As it turns out, it doesn’t matter. We are the last to show up.

The Service

Today’s worship leader normally plays drums, but today he fills in as worship leader for his older brother, who is working. He also plays guitar. Another guitarist and bassist join him. The drum kit sits idle. His leading is confident, though not polished.

I’ve been to services where the worship team is so rehearsed that I feel I’m at a concert and miss worshiping God. The opposite is well-intentioned people who shouldn’t be leading music. Their efforts unfold as a painful ordeal, repelling me from God.

Today, we hit that ideal place between the two extremes. At least it’s ideal for me. We sing several current worship songs, which draw me to God.

Then they have a time of sharing. When churches do this, I often wonder why. One of three patterns usually emerges: 

They call attention to the person sharing, as in “I just bought a new Lexis. Pray that my BMW sells so I can give money to the mission.”

Or it borders on gossip, as in “My brother-in-law didn’t come home again last night. My sister might file for divorce and seek full custody of the kids.”

Third is a wish list to God, as in “Pray for a new job, a good-paying job, one where the boss treats employees with respect, and a new car to get me to work, suitable work clothes, and money for . . . ” 

Yeah, I’m exaggerating a bit, but not too much. 

Not so at this church. They share well. My first hint of this is tissue boxes scattered throughout the room. Certainly, people shed tears here. My assumption proves correct. When the first two people share, both end up crying as they reveal the angst of their heart.

Their words are not just a lament but also a testimony, teaching and encouraging others. 

They remind me of Paul’s words to Jesus’s followers in Corinth, that each person should do their part in building up the church (1 Corinthians 14:26). Their time of sharing doesn’t fully match Paul’s instruction, but they come closer than I’ve ever seen before.

After several people share, the pastor asks for others to do the same. His words go beyond being polite. He’s almost imploring more people to participate.
☆ ☆ ☆ ☆
> [ASSIGNMENT]:
Answer these questions about the church service account:
1. What instrument does the worship leader normally play?
2. What is scattered throughout the room during the time of sharing?
3. Which Bible reference is given for Paul's words to Jesus's followers in Corinth?

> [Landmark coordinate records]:
☆ ☆ ☆ ☆
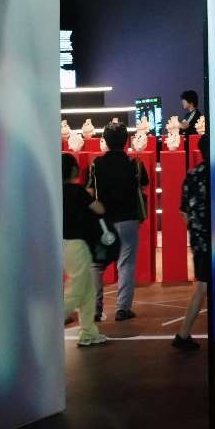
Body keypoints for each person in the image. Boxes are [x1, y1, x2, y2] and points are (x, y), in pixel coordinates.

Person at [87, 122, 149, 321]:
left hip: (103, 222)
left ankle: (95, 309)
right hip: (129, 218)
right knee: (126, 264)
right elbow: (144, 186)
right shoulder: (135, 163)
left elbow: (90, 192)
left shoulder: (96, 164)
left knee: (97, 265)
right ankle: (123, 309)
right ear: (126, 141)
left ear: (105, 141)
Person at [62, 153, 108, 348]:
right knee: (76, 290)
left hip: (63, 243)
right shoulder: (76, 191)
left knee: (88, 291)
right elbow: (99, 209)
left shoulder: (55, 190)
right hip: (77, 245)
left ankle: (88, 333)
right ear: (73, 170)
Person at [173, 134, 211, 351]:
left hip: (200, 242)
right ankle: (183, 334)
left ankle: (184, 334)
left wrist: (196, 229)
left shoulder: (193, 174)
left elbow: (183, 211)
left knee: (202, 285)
☆ ☆ ☆ ☆
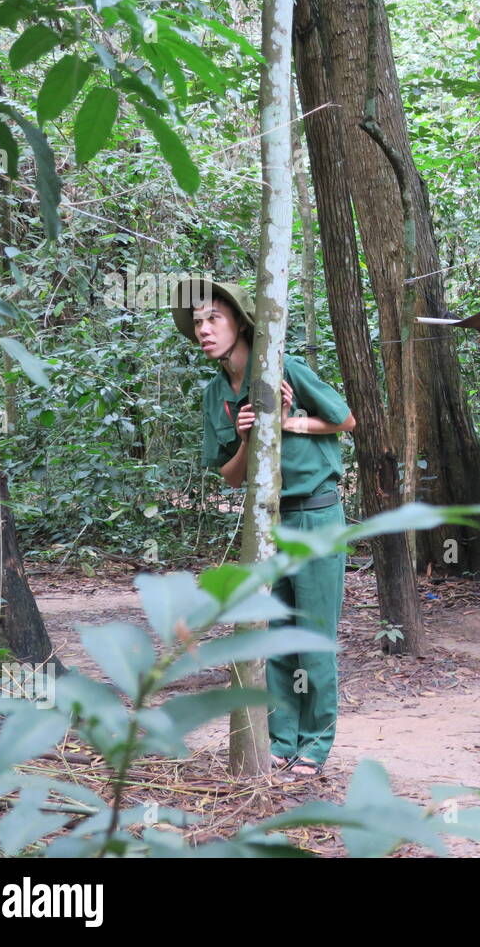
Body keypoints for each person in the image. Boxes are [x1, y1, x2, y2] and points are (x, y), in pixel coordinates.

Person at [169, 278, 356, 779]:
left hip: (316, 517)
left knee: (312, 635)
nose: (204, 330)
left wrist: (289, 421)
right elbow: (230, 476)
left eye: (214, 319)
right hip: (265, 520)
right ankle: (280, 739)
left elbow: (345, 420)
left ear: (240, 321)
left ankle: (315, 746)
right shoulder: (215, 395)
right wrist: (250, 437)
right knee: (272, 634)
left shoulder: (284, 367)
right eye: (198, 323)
☆ ☆ ☆ ☆
> [REPLY TO THE TASK]:
1. Drums.
2. Tissue boxes.
3. 1 Corinthians 14:26.